We expressly declined to pass upon the question in Poteet v. Poteet, 45 N.M. 214, 114 P.2d 91, 96, in stating: “We need not now decide whether recrimination is a defense in a divorce action.” We already had held that it is in the Chavez and Tenorio cases a short time before.

*235The far reaching effect of today’s holding on the law of marriage and divorce in New Mexico is easy to see.
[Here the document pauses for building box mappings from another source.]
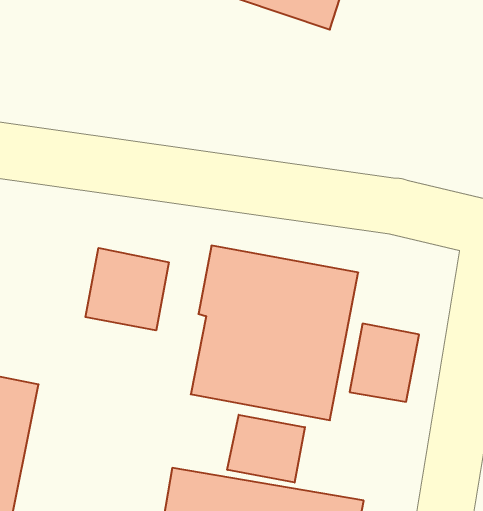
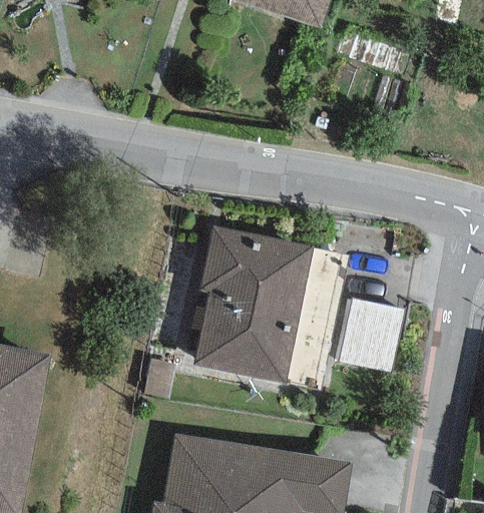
building: [85,248,169,330] -> none
building: [227,415,305,483] -> none

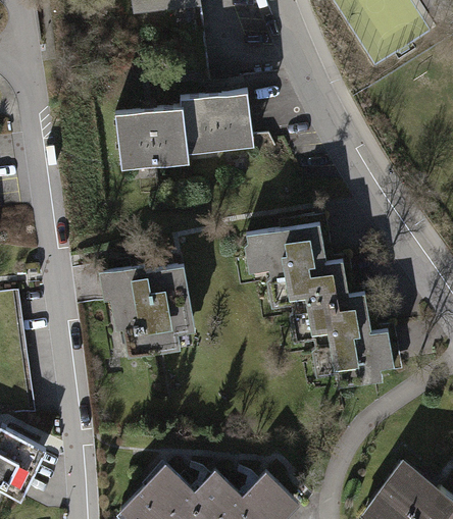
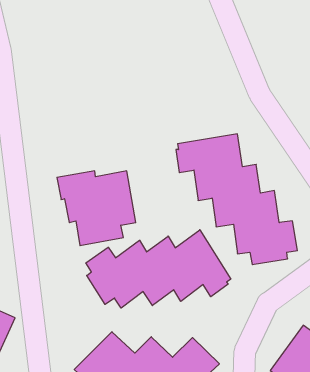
building: [113,91,255,171] -> none
building: none -> [86,230,231,308]

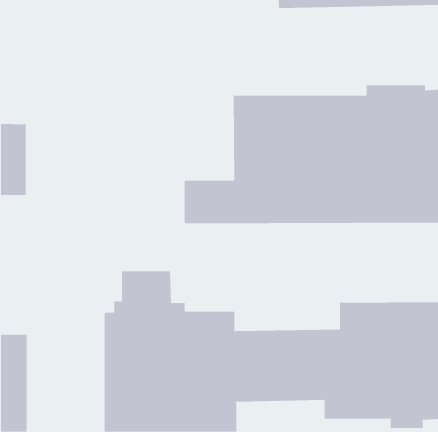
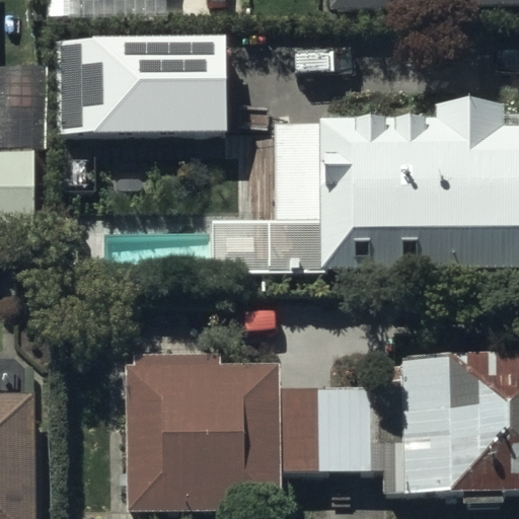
building: none -> [57,28,227,132]

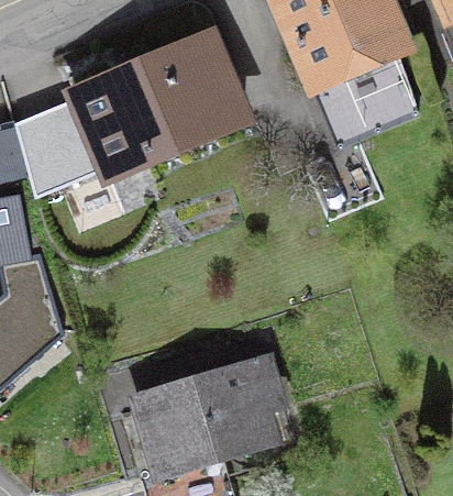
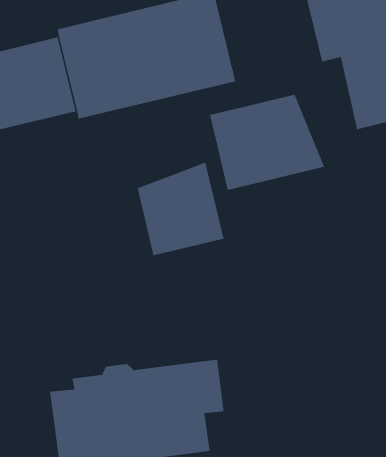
building: none -> [209,94,325,191]
building: none -> [137,162,224,256]

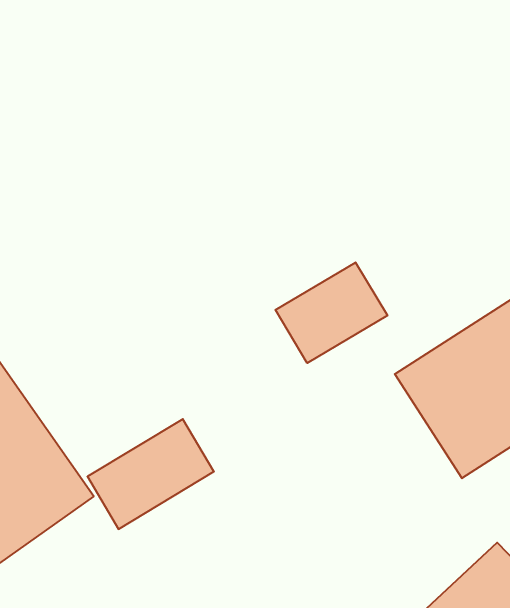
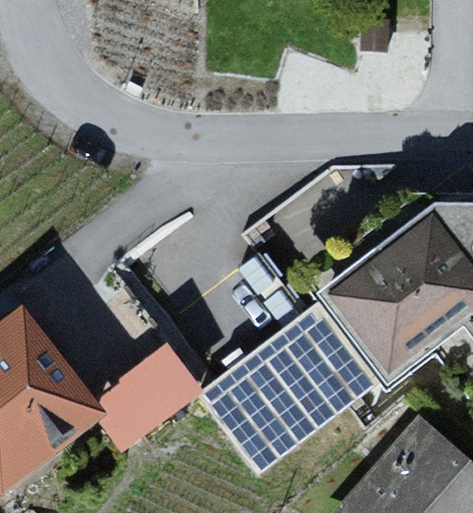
building: [275,262,387,363] -> none
building: none -> [211,316,368,462]

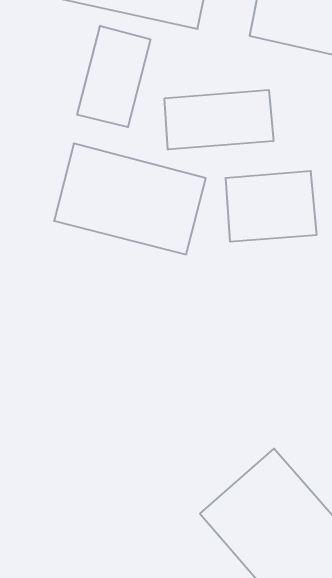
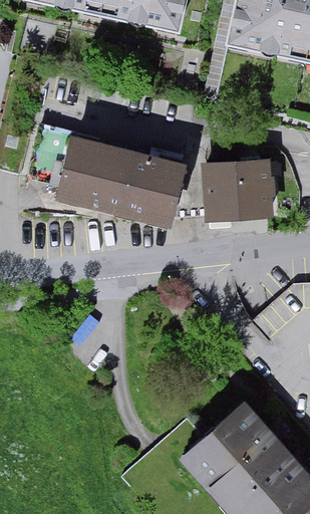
building: [77,26,150,127] -> none
building: [165,90,273,150] -> none

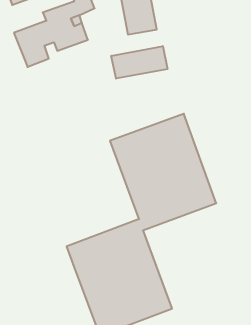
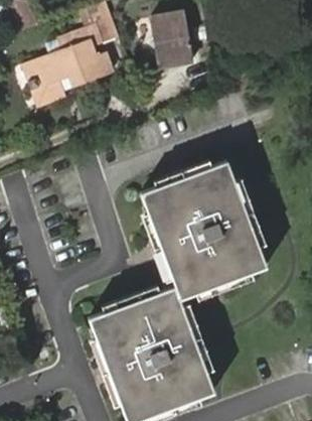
building: [111,46,167,79] -> none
The statutes authorize divorce on ten separate grounds. 1941 Comp., §§ 25-701 and 25-710. Incompatibility is one of the ten and came in along with incurable insanity, in 1933. L. 1933, c. 54, § 1; L.1933, c. 27, § 1. Thus it is that incompatibility, latest to arrive as a ground of divorce, if freely employed, will eliminate all others save possibly incurable insanity as a basis for divorce, by giving it into the hands of the chancellor to ignore the defense of recrimination and .award a divorce, if so moved by the irreconcilable nature of the family differences, even though the incompatibility found may have arisen over the commission by one of the spouses of a capital sin of the marriage relation. It is doubtful if the legislature enacting the statute ever visualized that such a possibility could result therefrom.

In my opinion, the trial court erred in declining to entertain the defense of recrimination. Its decree should be reversed and the cause remanded for a new trial at which the issues on the defense of recrimination shall be found and a decree entered conformably thereto. The majority concluding otherwise, I dissent.